The Geek Feminist Revolution by Kameron Hurley

The Geek Feminist Revolution by Kameron Hurley

Author:Kameron Hurley
Language: eng
Format: epub
ISBN: 9780765386250
Publisher: Tom Doherty Associates


Public Speaking While Fat

My body has always been a place of battle.

When I was younger, it was personal, self-inflicted strife encouraged by schoolyard taunts of “water buffalo!” and “pig!” supplemented by family matriarchs who were permanently obsessed with the width of their own asses (and, very often, mine and that of my siblings) despite advanced degrees, working-class jobs that soon became high-powered ones, and increasing awards and honors.

Near-death helped me put my body project into perspective. Three or four hours of exercise a day to maintain a still pleasantly plump physique seemed overkill. Hating myself when death had been so close, now that I had a chronic illness, seemed the worst sort of irony. So I gave up hating myself. It was weirdly liberating.

But giving up on one’s self-inflicted angst does not magically erase the pressures of a society that hems you in from all sides.

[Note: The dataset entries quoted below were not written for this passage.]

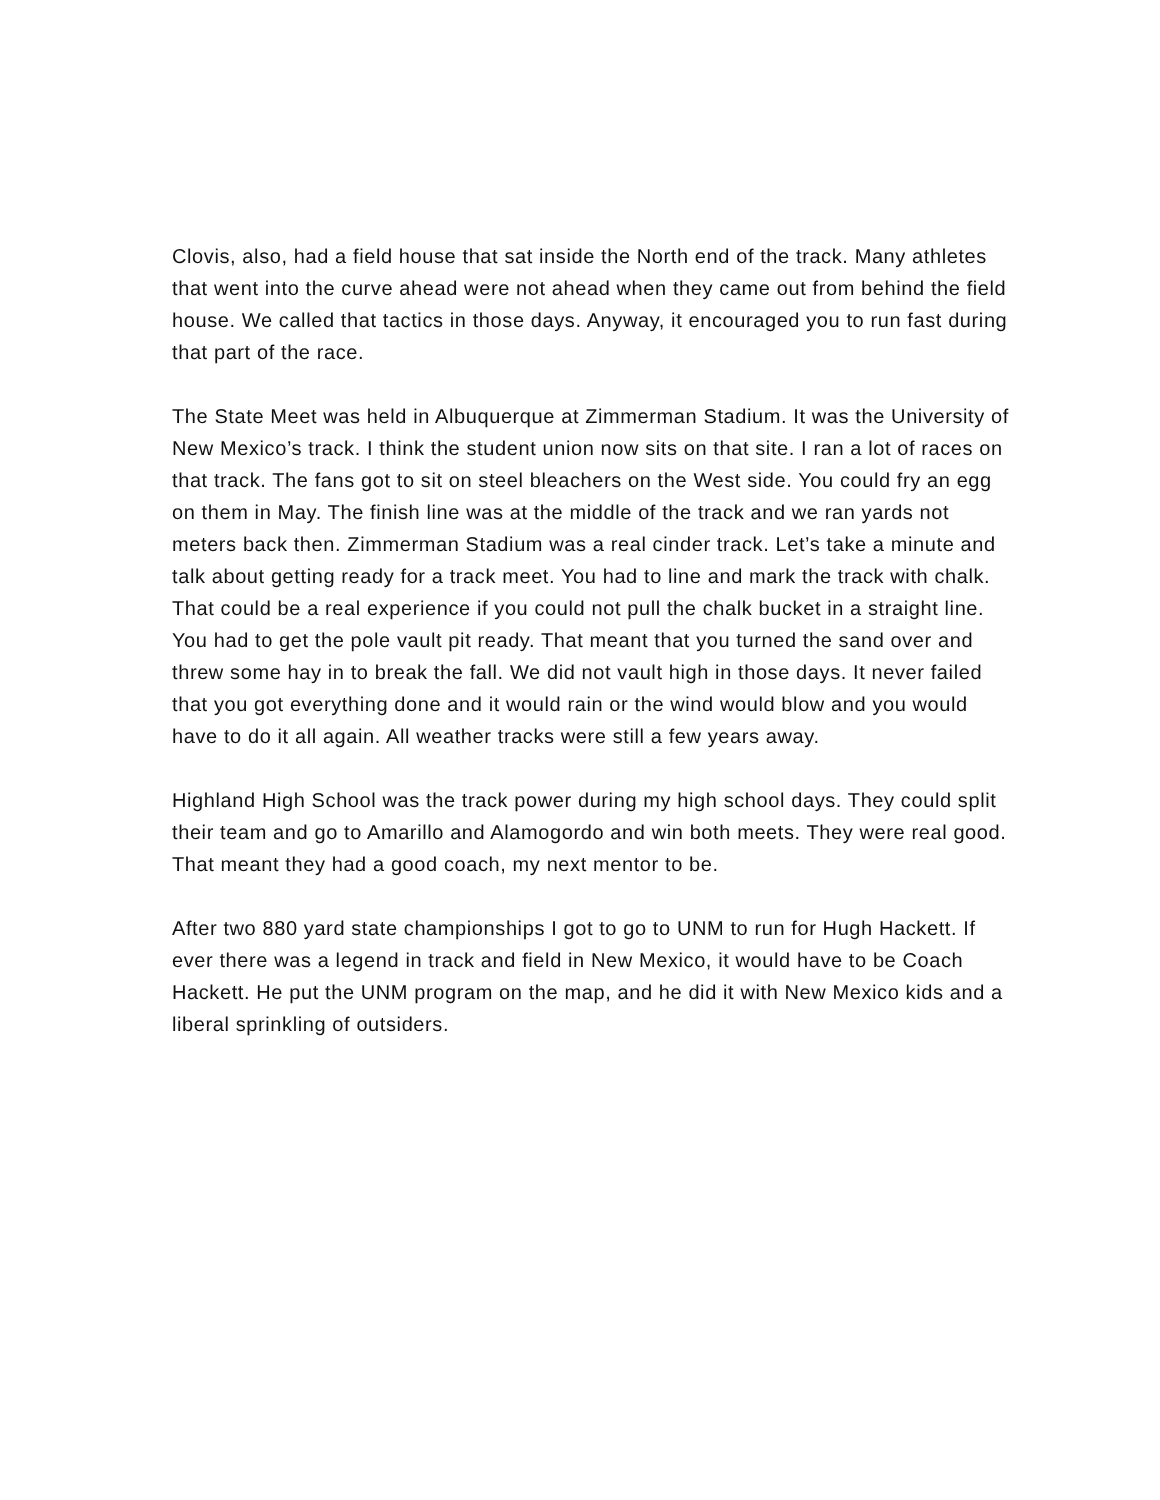Clovis, also, had a field house that sat inside the North end of the track. Many athletes that went into the curve ahead were not ahead when they came out from behind the field house. We called that tactics in those days. Anyway, it encouraged you to run fast during that part of the race.
The State Meet was held in Albuquerque at Zimmerman Stadium. It was the University of New Mexico’s track. I think the student union now sits on that site. I ran a lot of races on that track. The fans got to sit on steel bleachers on the West side. You could fry an egg on them in May. The finish line was at the middle of the track and we ran yards not meters back then. Zimmerman Stadium was a real cinder track. Let’s take a minute and talk about getting ready for a track meet. You had to line and mark the track with chalk. That could be a real experience if you could not pull the chalk bucket in a straight line. You had to get the pole vault pit ready. That meant that you turned the sand over and threw some hay in to break the fall. We did not vault high in those days. It never failed that you got everything done and it would rain or the wind would blow and you would have to do it all again. All weather tracks were still a few years away.
Highland High School was the track power during my high school days. They could split their team and go to Amarillo and Alamogordo and win both meets. They were real good. That meant they had a good coach, my next mentor to be.
After two 880 yard state championships I got to go to UNM to run for Hugh Hackett. If ever there was a legend in track and field in New Mexico, it would have to be Coach Hackett. He put the UNM program on the map, and he did it with New Mexico kids and a liberal sprinkling of outsiders.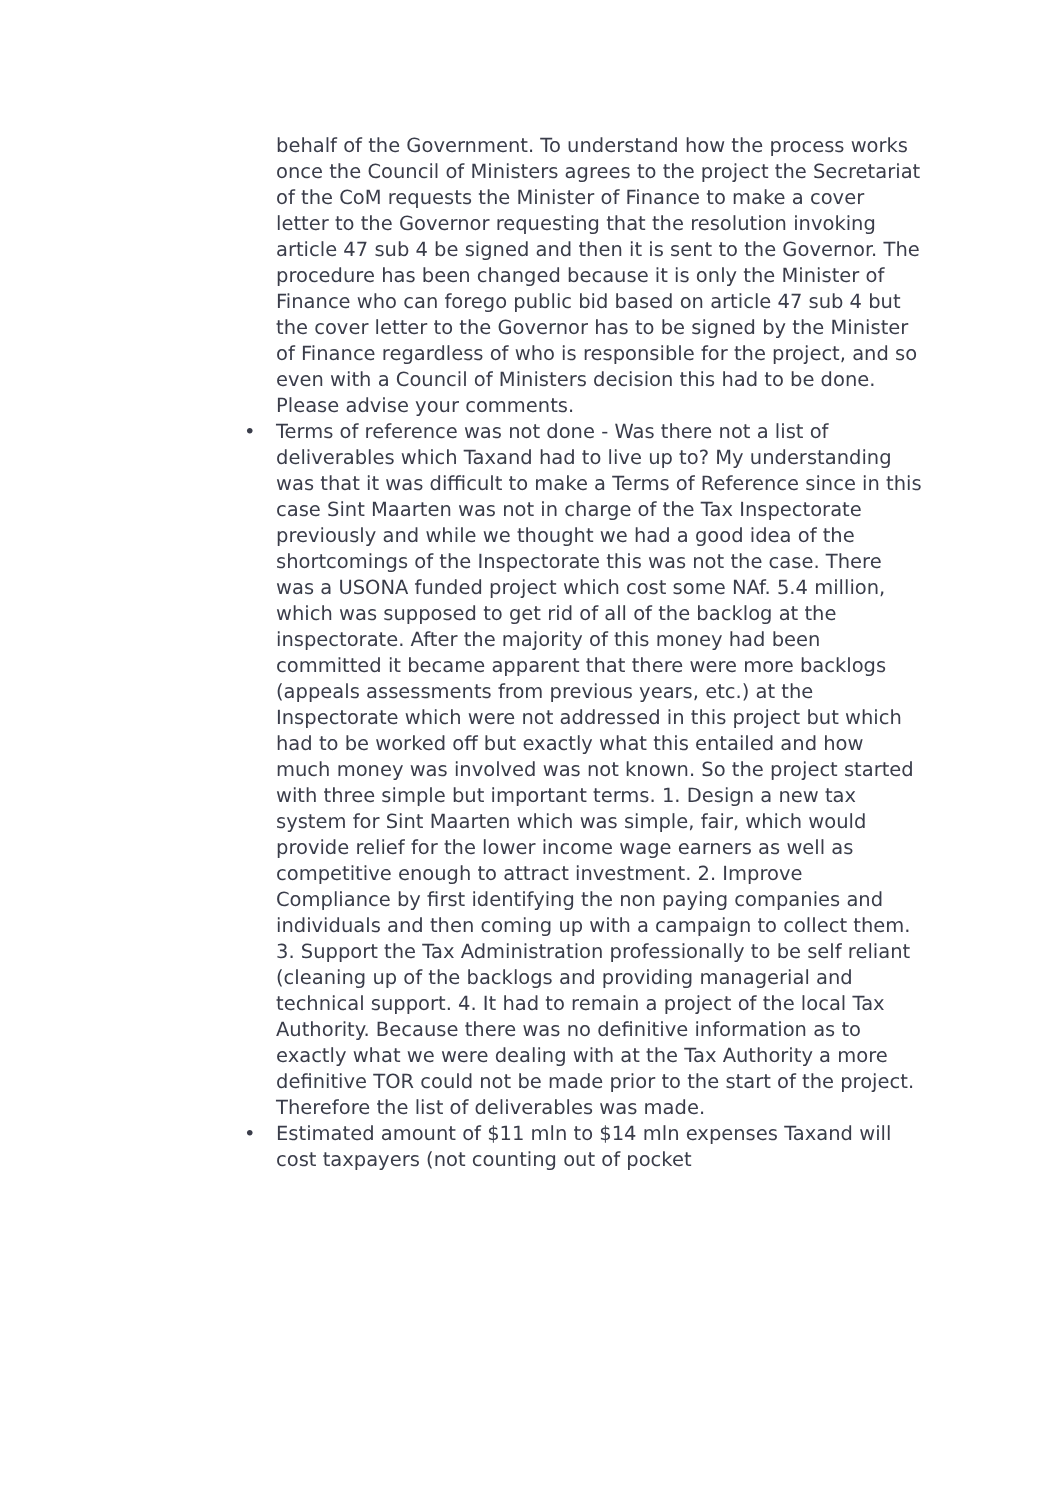behalf of the Government. To understand how the process works once the Council of Ministers agrees to the project the Secretariat of the CoM requests the Minister of Finance to make a cover letter to the Governor requesting that the resolution invoking article 47 sub 4 be signed and then it is sent to the Governor. The procedure has been changed because it is only the Minister of Finance who can forego public bid based on article 47 sub 4 but the cover letter to the Governor has to be signed by the Minister of Finance regardless of who is responsible for the project, and so even with a Council of Ministers decision this had to be done. Please advise your comments.
• Terms of reference was not done - Was there not a list of deliverables which Taxand had to live up to? My understanding was that it was difficult to make a Terms of Reference since in this case Sint Maarten was not in charge of the Tax Inspectorate previously and while we thought we had a good idea of the shortcomings of the Inspectorate this was not the case. There was a USONA funded project which cost some NAf. 5.4 million, which was supposed to get rid of all of the backlog at the inspectorate. After the majority of this money had been committed it became apparent that there were more backlogs (appeals assessments from previous years, etc.) at the Inspectorate which were not addressed in this project but which had to be worked off but exactly what this entailed and how much money was involved was not known. So the project started with three simple but important terms. 1. Design a new tax system for Sint Maarten which was simple, fair, which would provide relief for the lower income wage earners as well as competitive enough to attract investment. 2. Improve Compliance by first identifying the non paying companies and individuals and then coming up with a campaign to collect them. 3. Support the Tax Administration professionally to be self reliant (cleaning up of the backlogs and providing managerial and technical support. 4. It had to remain a project of the local Tax Authority. Because there was no definitive information as to exactly what we were dealing with at the Tax Authority a more definitive TOR could not be made prior to the start of the project. Therefore the list of deliverables was made.
• Estimated amount of $11 mln to $14 mln expenses Taxand will cost taxpayers (not counting out of pocket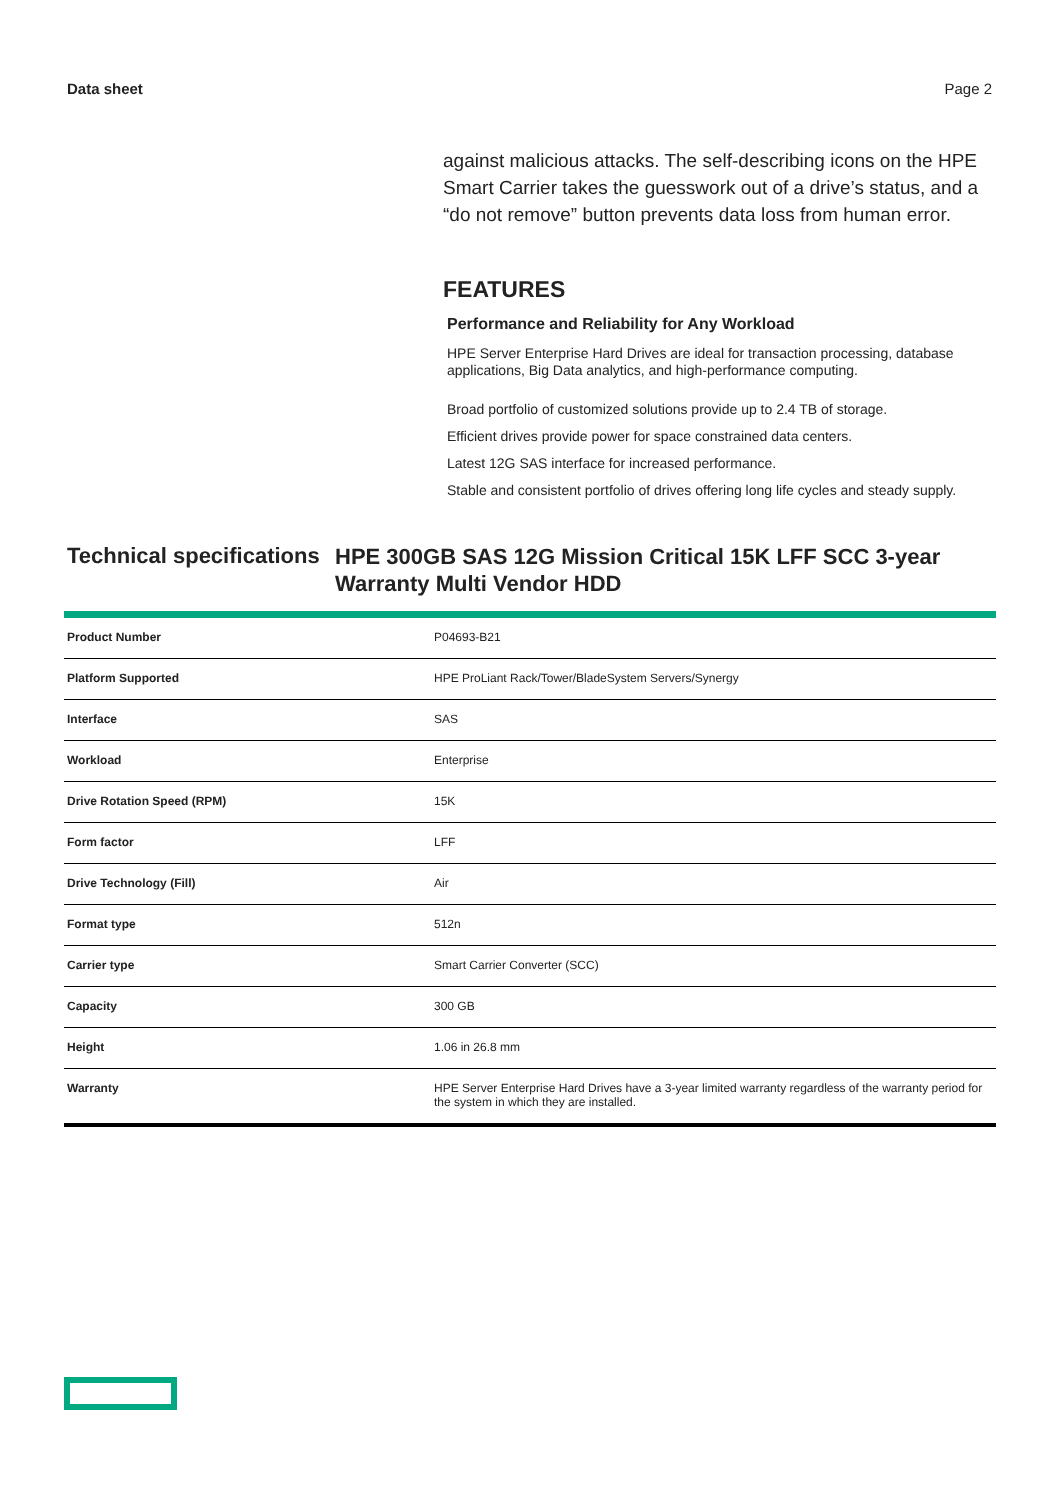Data sheet Page 2
against malicious attacks. The self-describing icons on the HPE Smart Carrier takes the guesswork out of a drive’s status, and a “do not remove” button prevents data loss from human error.
FEATURES
Performance and Reliability for Any Workload
HPE Server Enterprise Hard Drives are ideal for transaction processing, database applications, Big Data analytics, and high-performance computing.
Broad portfolio of customized solutions provide up to 2.4 TB of storage.
Efficient drives provide power for space constrained data centers.
Latest 12G SAS interface for increased performance.
Stable and consistent portfolio of drives offering long life cycles and steady supply.
Technical specifications
HPE 300GB SAS 12G Mission Critical 15K LFF SCC 3-year Warranty Multi Vendor HDD
| Product Number | P04693-B21 |
| Platform Supported | HPE ProLiant Rack/Tower/BladeSystem Servers/Synergy |
| Interface | SAS |
| Workload | Enterprise |
| Drive Rotation Speed (RPM) | 15K |
| Form factor | LFF |
| Drive Technology (Fill) | Air |
| Format type | 512n |
| Carrier type | Smart Carrier Converter (SCC) |
| Capacity | 300 GB |
| Height | 1.06 in 26.8 mm |
| Warranty | HPE Server Enterprise Hard Drives have a 3-year limited warranty regardless of the warranty period for the system in which they are installed. |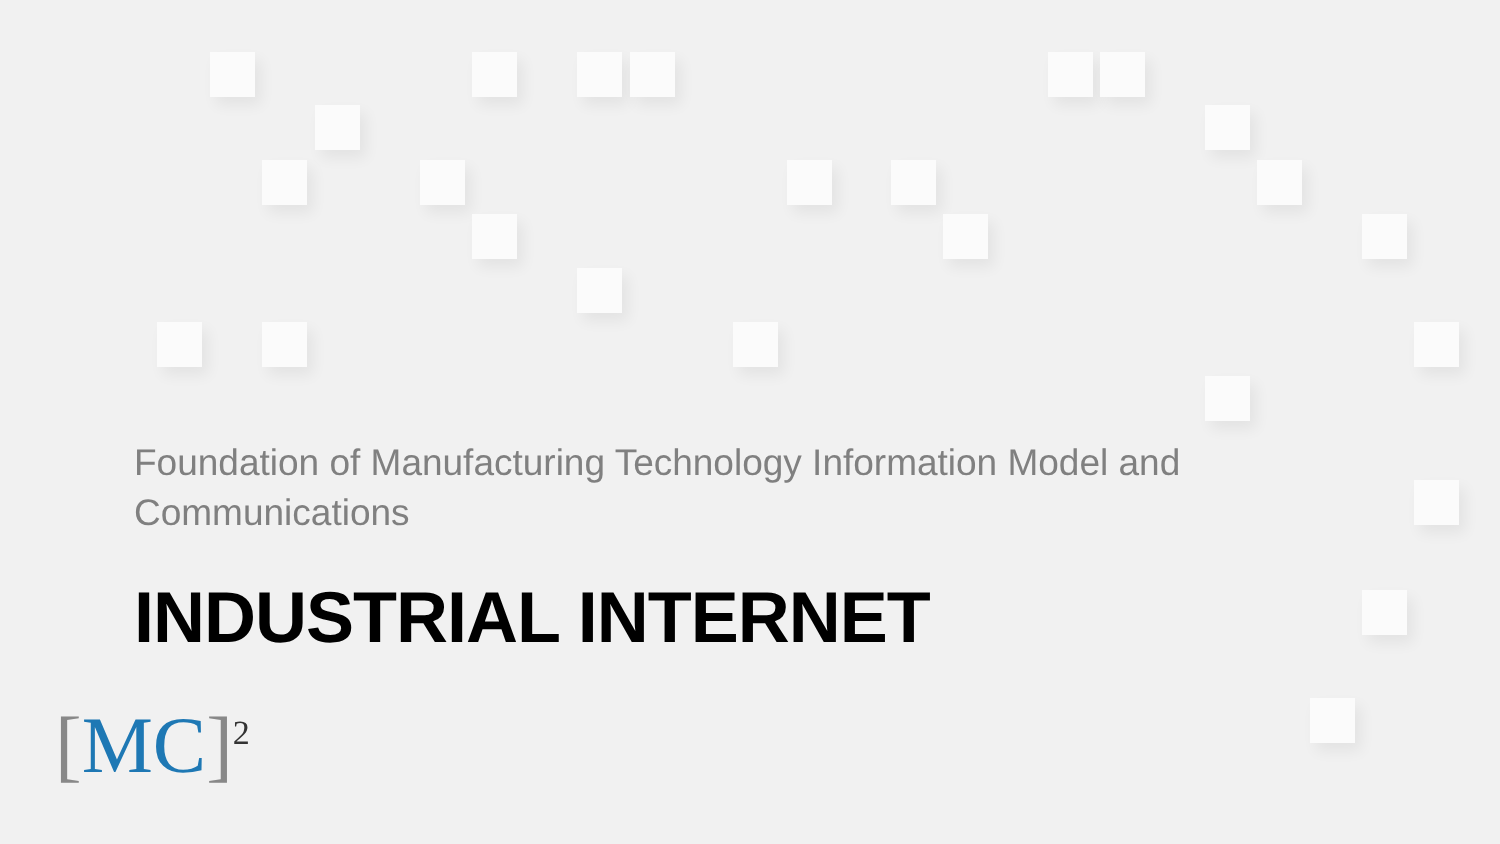Foundation of Manufacturing Technology Information Model and Communications
INDUSTRIAL INTERNET
[MC]<sup>2</sup>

I admit that looking at pictures of myself the last couple of years always involves a bit of dissonance. Since my first novel came out and I switched to a job that no longer requires me to bike into work every day, I have—as has happened to many writers—put on about seventy pounds. This is easy to forget when you work at home a lot and don’t go out much. There are perfectly good reasons for this gain, as my metabolism is superefficient; I come from a long line of overweight people with a host of immune disorders who could, however, survive famines quite well. Folks often ask me how I can hold down a day job, freelance, and write a book a year. The answer is quite simple: I roll out of bed and I write. I am sitting in bed, right before I go to sleep, and I am typing away. My life has become a constant war with deadlines, trying to maintain momentum during book releases.

I’ve worked at hacking the fitness of this—I’m writing this article right now from the comfort of my treadmill desk—but the hard-core two hours a day I used to do is just something I’m not able to do and still write the 1500 to 3000 words of fiction-related work and associated blog posts I do every day. I hope to find that balance eventually, but the last few years have been hard.

The funny thing that people don’t get when they see me living it up at writing conventions is that I have, in fact, always been considered fat. From the time I was five years old, people told me I was fat. I was a size 14 in high school, and people told me I was fat. I was working out two hours a day when God’s War came out, eschewing ALL THE CARBS, and at 220 pounds, I was, of course, fat. And the thing is, when you’re fat at 220 pounds, you’re still fat at 290 pounds. There’s not a whole lot of societal difference. You maybe get hit on a little more at 220 than at 290, but that’s about it.